Tuesday, June 21, 2016

Is this really Pablo Escobar's Medellin?

Panoramic view of the City of Eternal Spring
We all have preconceptions and fixed ideas that have been formed by what we have seen and heard and read. Without a fair amount of what one could also call prejudice, we would have a hard time making it through life. We pigeonhole and sort our experiences, and we continually redefine them along the way. My idea of Medellin, Colombia, was based on the 2014 movie Escobar: Paradise Lost as well as all those news stories we all read and heard about the drug capital of the world.

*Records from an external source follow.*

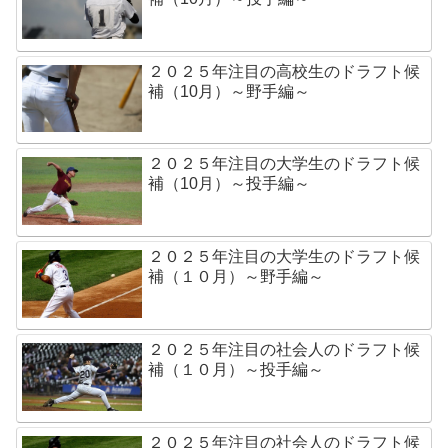
２０２５年注目の高校生のドラフト候
補（10月）～野手編～
２０２５年注目の大学生のドラフト候
補（10月）～投手編～
２０２５年注目の大学生のドラフト候
補（１０月）～野手編～
２０２５年注目の社会人のドラフト候
補（１０月）～投手編～
２０２５年注目の社会人のドラフト候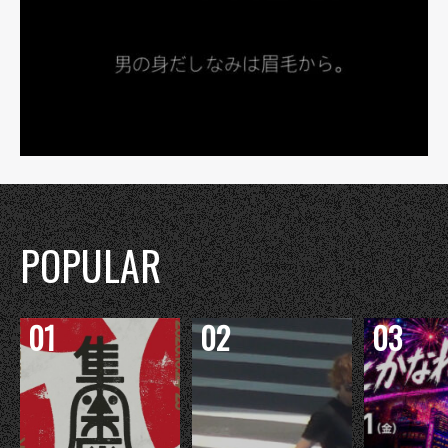
POPULAR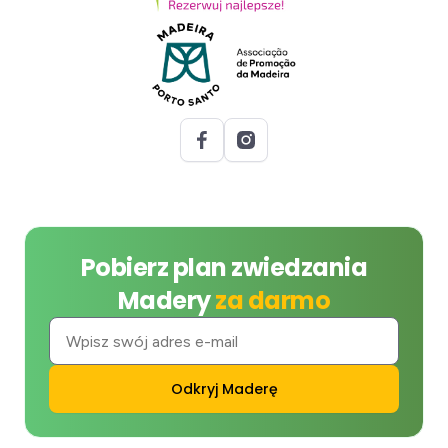
Pobierz plan zwiedzania
Madery
za darmo
Odkryj Maderę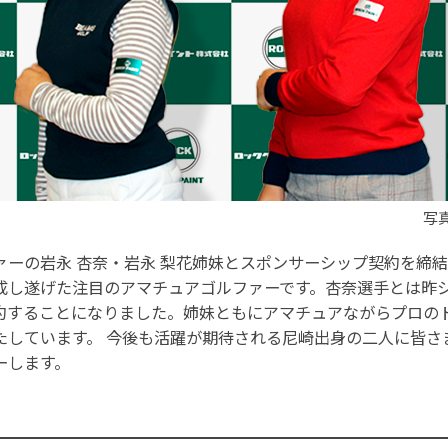
写
ーの岩永 杏奈・岩永 梨花姉妹とスポンサーシップ契約を締結
成し遂げた注目のアマチュアゴルファーです。杏奈選手とは昨
約することになりました。姉妹ともにアマチュアながらプロの
たしています。 今後も活躍が期待される尼崎出身の二人に皆さ
ーします。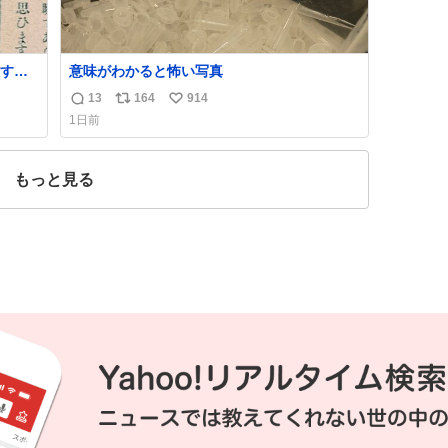
すぎ
意味がわかると怖い写真
13
164
914
返
リ
い
いう
1日前
気た
信
ポ
い
勇敢す
数
ス
ね
人倶
ト
数
もっと見る
数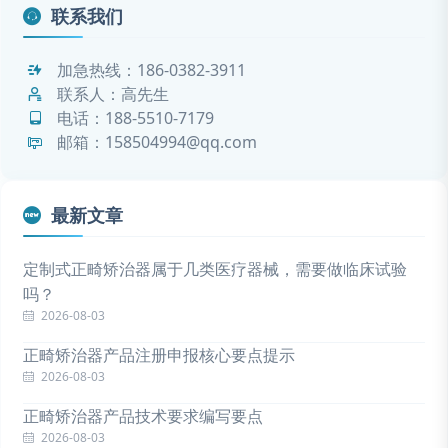
联系我们
加急热线：
186-0382-3911
联系人：高先生
电话：
188-5510-7179
邮箱：158504994@qq.com
最新文章
定制式正畸矫治器属于几类医疗器械，需要做临床试验
吗？
2026-08-03
正畸矫治器产品注册申报核心要点提示
2026-08-03
正畸矫治器产品技术要求编写要点
2026-08-03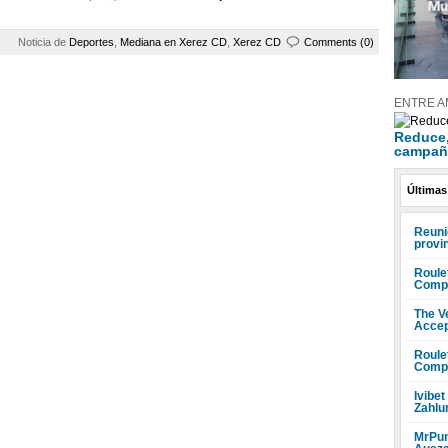
Noticia de
Deportes
,
Mediana en Xerez CD
,
Xerez CD
Comments (0)
ENTRE A
Reduce, 
campañ
Últimas
Reuni
provi
Roule
Compr
The V
Accep
Roule
Compr
Ivibet
Zahlu
MrPun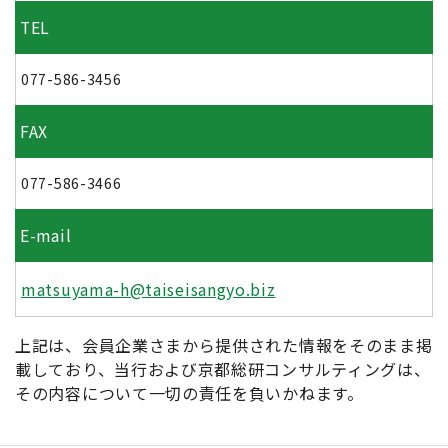
TEL
077-586-3456
FAX
077-586-3466
E-mail
matsuyama-h@taiseisangyo.biz
上記は、会員企業さまから提供された情報をそのまま掲
載しており、当行および京都総研コンサルティングは、
その内容について一切の責任を負いかねます。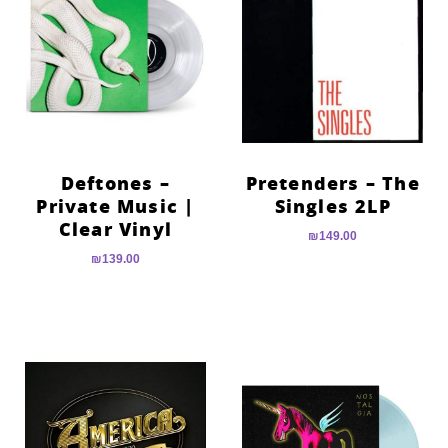
Deftones –
Pretenders – The
Private Music |
Singles 2LP
Clear Vinyl
₪
149.00
₪
139.00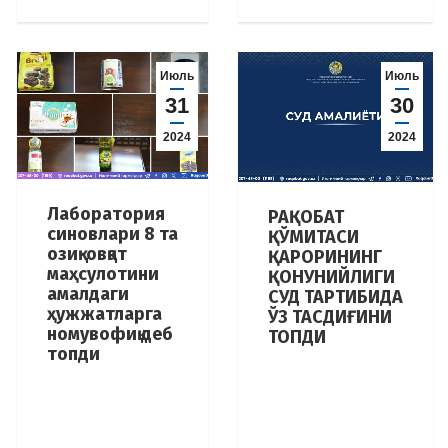
Июль
Июль
31
30
2024
2024
Лаборатория
РАҚОБАТ
синовлари 8 та
ҚЎМИТАСИ
озиқ-овқат
ҚАРОРИНИНГ
маҳсулотини
ҚОНУНИЙЛИГИ
амалдаги
СУД ТАРТИБИДА
ҳужжатларга
ЎЗ ТАСДИҒИНИ
номувофиқ деб
ТОПДИ
топди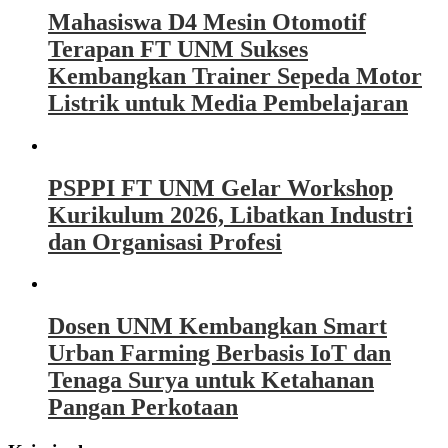
Mahasiswa D4 Mesin Otomotif
Terapan FT UNM Sukses
Kembangkan Trainer Sepeda Motor
Listrik untuk Media Pembelajaran
PSPPI FT UNM Gelar Workshop
Kurikulum 2026, Libatkan Industri
dan Organisasi Profesi
Dosen UNM Kembangkan Smart
Urban Farming Berbasis IoT dan
Tenaga Surya untuk Ketahanan
Pangan Perkotaan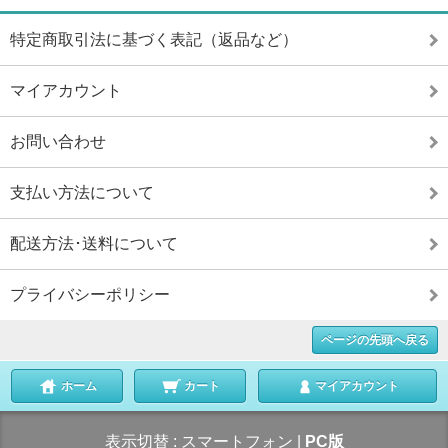
特定商取引法に基づく表記（返品など）
マイアカウント
お問い合わせ
支払い方法について
配送方法･送料について
プライバシーポリシー
ページの先頭へ戻る
ホーム
カート
マイアカウント
表示切替 :
スマートフォン
|
PC版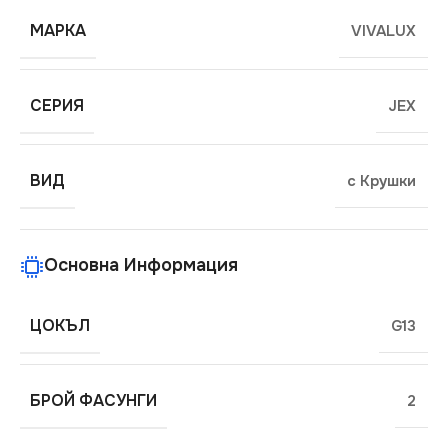
МАРКА
VIVALUX
СЕРИЯ
JEX
ВИД
с Крушки
Основна Информация
ЦОКЪЛ
G13
БРОЙ ФАСУНГИ
2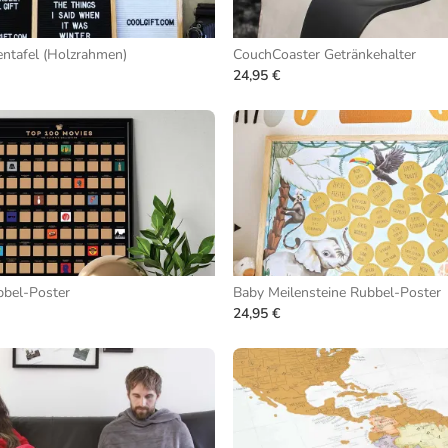
entafel (Holzrahmen)
CouchCoaster Getränkehalter
24,95 €
bbel-Poster
Baby Meilensteine Rubbel-Poster
24,95 €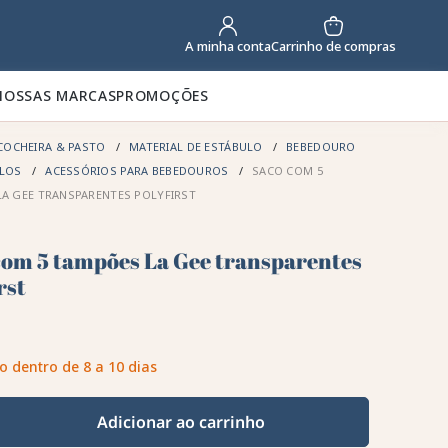
Carrinho de compras
A minha conta
NOSSAS MARCAS
PROMOÇÕES
COCHEIRA & PASTO
MATERIAL DE ESTÁBULO
BEBEDOURO
ALOS
ACESSÓRIOS PARA BEBEDOUROS
SACO COM 5
A GEE TRANSPARENTES POLYFIRST
com 5 tampões La Gee transparentes
rst
o dentro de 8 a 10 dias
Adicionar ao carrinho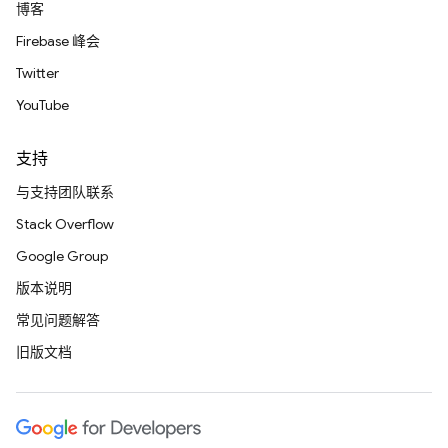
博客
Firebase 峰会
Twitter
YouTube
支持
与支持团队联系
Stack Overflow
Google Group
版本说明
常见问题解答
旧版文档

Well, what a readjustment I was in store for!
Cars and pedestrians wind their way
The metro has just unloaded another few hundred commuters
Tiny taxis make up more than 50% of car traffic
Medellin is a vibrant, modern city that is called by Colombians the City of Eternal Spring, thanks to its moderate climate at about 1,500 meters elevation. It is beautifully situated in a wide valley, surrounded by steep, verdant mountains, and it is anything but a backwater marked by obvious sleaziness and shootouts. Yes, the doctor who is traveling with me to help me in my work warned me sternly that this is a very dangerous city and that there are ladrones--thieves--everywhere. I certainly did not dismiss his admonishment by any means, but at the same time we know that every city has its "bad" areas where one should not walk alone, sometimes during the day, more often at night.
Medellin is littered with modern shopping centers and malls
By what I was told, the area of Medellin where our GHL Hotel was located is considered one of the safer areas of town, and only the locals can truly judge such statements. But even though the immediate neighborhood featured an ultramodern large US-style mall (certainly nicer than the one in Lubbock), there were plenty of run-down bars, muffler shops, and shuttered storefronts just down the street to remind me that this was not Park Avenue. We spent two nights in Medellin, and both evenings I walked around by myself, exploring the 'hood and sitting in small eateries and kiosks watching Copa America soccer and feeling as welcome and as safe as anywhere. OK, maybe I was just lucky, but I came away with a tremendously positive impression of Medellin.
Young people having a TGIF drink close to one of the metro stations
This second-largest city of Colombia is well-to-do, as I was told, quite likely thanks to the drug business. It (and the department of Antioquia) retains a certain independence from Bogota and is said to be progressive. With about 2.5 million inhabitants (the metroplex has about 3.5 million) there are obvious traffic problems. But a modern metro is in place, trying to assuage the thick molasses of cars, buses, and trucks. Even more progressive, Medellin has a bike-share program and dedicated bike lanes that are actually being used by cyclists and respected by the drivers! Unfortunately I was not able to use my one off-morning to try out the system since it is geared toward locals who use it for transportation, not for tourist who want to rent a bike for a few hours. To get enrolled in the program with a permanent ID card was more trouble than it seemed worth, but it would have been interesting.
Rush-hour traffic snaking by one of the many modern buildings in Medellin
From what I have seen in the cities where we have stayed so far, Colombia's middle-to-upper class loves to shop. There are malls and shopping centers galore, and they are modern, clean, safe, well-lit, and a meeting point for people. Pretty much all feature open WiFi service (nice bonus for me when I walk around), and the food courts are always full--frequented even by our commissaires who seem to love them! Men and women are fashionably dressed, and the prices are not exactly low. Colombia certainly has its rural side, but it's not a backwater, either.
Bike share station
Bike route map with bike share stations indicated
Because of my limited time I have not been able to mosey around long enough to run into opportunities to talk with locals about their lives. Yes, there are my driver (by now it is Ernesto) as well as Cristobal and the doctor, but unfortunately they don't speak any English and my Spanish is not good enough to carry on a deep conversation--also a bit tough to do in the car when you're being tossed around in the curves. I would like to know a little more about the average middle class Colombian, job security, cost of living vs. income, school and health insurance issues--and of course the touchy subjects, politics and drugs.
What about it, Lubbock?
I am writing this in Pereira, two stages away from Medellin, which we left on Sunday. Pereira is much smaller and it is not as beautifully situated, there are none of those red-brick building that climb up the mountain sides of Medellin, and there are only few large, modern buildings (although I marveled at the elegant viaduct that connects two parts of the city). Still, it's quite vibrant here, too, and there are lots of small shopping centers and arcades. Colombia continues to surprise me. Tomorrow night we'll be in Cali, and who knows what it will hold in store for me.